»»

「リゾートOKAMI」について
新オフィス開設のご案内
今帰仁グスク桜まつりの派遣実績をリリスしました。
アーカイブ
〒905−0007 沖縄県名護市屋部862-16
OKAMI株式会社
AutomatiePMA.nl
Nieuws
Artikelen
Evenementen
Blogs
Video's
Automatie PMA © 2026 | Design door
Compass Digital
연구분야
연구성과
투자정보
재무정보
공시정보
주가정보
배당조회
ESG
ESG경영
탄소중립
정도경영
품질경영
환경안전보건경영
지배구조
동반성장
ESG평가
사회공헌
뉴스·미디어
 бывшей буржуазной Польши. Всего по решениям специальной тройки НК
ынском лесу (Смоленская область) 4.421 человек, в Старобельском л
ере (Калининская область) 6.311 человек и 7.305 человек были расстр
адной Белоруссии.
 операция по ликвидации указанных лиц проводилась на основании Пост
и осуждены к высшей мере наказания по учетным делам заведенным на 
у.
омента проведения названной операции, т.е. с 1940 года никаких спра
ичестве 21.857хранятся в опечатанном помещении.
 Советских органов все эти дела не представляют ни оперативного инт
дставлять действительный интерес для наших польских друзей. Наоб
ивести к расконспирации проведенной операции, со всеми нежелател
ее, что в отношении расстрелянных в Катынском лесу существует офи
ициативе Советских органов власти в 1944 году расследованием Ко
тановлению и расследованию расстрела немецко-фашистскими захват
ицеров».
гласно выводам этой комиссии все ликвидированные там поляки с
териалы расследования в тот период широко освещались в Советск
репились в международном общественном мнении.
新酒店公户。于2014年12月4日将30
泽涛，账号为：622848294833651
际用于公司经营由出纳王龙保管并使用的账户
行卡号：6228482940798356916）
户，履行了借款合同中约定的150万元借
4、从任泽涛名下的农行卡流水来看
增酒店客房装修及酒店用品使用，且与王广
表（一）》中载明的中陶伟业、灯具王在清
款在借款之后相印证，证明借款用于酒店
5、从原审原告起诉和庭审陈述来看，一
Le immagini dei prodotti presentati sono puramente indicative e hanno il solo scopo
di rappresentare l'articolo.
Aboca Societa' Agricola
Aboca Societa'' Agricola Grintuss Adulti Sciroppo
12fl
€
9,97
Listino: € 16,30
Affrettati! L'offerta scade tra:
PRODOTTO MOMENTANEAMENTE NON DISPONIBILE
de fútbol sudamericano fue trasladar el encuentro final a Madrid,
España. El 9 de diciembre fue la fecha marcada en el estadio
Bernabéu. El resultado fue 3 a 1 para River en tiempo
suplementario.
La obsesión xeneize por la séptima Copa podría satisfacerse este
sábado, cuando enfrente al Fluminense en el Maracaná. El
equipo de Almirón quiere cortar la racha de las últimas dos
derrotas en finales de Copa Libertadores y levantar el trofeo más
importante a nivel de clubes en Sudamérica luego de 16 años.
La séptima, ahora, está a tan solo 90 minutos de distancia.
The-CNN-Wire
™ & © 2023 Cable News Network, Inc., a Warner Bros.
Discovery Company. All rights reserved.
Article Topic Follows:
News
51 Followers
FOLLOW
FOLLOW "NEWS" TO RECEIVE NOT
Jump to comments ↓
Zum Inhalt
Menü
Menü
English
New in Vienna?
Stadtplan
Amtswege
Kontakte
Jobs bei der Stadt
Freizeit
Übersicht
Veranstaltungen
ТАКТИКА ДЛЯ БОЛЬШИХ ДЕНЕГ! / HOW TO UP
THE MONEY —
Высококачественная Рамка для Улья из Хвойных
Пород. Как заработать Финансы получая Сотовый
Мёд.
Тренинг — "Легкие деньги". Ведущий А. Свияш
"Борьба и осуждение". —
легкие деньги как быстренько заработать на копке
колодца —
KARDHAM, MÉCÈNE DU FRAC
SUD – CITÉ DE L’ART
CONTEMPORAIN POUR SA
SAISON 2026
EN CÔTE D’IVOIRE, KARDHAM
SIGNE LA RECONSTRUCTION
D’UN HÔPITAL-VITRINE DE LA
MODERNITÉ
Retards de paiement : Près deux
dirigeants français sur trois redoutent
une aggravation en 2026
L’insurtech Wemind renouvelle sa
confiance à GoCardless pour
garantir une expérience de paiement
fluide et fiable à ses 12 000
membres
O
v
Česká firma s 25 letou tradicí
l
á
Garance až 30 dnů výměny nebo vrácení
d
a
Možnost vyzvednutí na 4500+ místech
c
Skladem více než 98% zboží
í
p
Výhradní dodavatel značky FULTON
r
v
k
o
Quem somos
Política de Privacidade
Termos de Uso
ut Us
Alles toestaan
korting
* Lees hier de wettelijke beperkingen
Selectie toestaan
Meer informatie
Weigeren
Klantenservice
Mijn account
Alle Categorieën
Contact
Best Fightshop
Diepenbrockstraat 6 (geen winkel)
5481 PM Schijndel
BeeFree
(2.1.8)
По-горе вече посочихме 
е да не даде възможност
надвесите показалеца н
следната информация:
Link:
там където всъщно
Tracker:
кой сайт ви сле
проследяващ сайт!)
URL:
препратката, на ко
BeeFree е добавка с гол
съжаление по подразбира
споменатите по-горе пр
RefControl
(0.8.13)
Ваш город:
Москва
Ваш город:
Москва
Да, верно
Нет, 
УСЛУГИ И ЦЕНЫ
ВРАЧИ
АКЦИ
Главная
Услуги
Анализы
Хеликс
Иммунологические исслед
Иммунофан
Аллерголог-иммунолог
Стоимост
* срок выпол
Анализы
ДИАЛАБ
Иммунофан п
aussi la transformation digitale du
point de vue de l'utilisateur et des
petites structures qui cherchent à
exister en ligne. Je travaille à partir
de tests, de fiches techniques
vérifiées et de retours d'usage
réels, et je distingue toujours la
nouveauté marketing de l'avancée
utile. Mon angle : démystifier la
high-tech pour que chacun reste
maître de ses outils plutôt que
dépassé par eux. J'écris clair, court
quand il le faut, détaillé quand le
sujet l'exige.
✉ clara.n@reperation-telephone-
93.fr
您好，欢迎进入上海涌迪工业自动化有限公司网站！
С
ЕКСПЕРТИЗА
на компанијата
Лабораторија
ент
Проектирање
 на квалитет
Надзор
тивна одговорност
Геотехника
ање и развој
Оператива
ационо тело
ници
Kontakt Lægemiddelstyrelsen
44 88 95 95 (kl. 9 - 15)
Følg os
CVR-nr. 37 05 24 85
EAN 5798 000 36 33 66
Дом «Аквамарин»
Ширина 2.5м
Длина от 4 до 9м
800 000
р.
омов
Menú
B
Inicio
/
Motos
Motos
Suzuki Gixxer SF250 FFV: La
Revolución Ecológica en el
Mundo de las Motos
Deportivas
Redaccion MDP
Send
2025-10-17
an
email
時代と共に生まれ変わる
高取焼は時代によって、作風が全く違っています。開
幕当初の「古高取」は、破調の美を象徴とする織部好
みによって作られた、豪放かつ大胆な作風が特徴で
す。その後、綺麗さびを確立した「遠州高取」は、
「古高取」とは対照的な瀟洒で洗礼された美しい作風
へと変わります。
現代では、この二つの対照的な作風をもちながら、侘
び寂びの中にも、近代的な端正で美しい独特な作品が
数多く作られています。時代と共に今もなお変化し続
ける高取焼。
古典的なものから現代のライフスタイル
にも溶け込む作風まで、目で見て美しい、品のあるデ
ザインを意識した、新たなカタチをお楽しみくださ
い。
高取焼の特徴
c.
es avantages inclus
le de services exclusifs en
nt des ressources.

««

YOUR GOAL » Where the listing above reaches the line that contains "Best Fightshop", start retyping, and finish with the line that contains "de tests, de fiches techniques"; reproduce those lines exactly and no others.

REPLY TO THE TASK »
Best Fightshop
Diepenbrockstraat 6 (geen winkel)
5481 PM Schijndel
BeeFree
(2.1.8)
По-горе вече посочихме 
е да не даде възможност
надвесите показалеца н
следната информация:
Link:
там където всъщно
Tracker:
кой сайт ви сле
проследяващ сайт!)
URL:
препратката, на ко
BeeFree е добавка с гол
съжаление по подразбира
споменатите по-горе пр
RefControl
(0.8.13)
Ваш город:
Москва
Ваш город:
Москва
Да, верно
Нет, 
УСЛУГИ И ЦЕНЫ
ВРАЧИ
АКЦИ
Главная
Услуги
Анализы
Хеликс
Иммунологические исслед
Иммунофан
Аллерголог-иммунолог
Стоимост
* срок выпол
Анализы
ДИАЛАБ
Иммунофан п
aussi la transformation digitale du
point de vue de l'utilisateur et des
petites structures qui cherchent à
exister en ligne. Je travaille à partir
de tests, de fiches techniques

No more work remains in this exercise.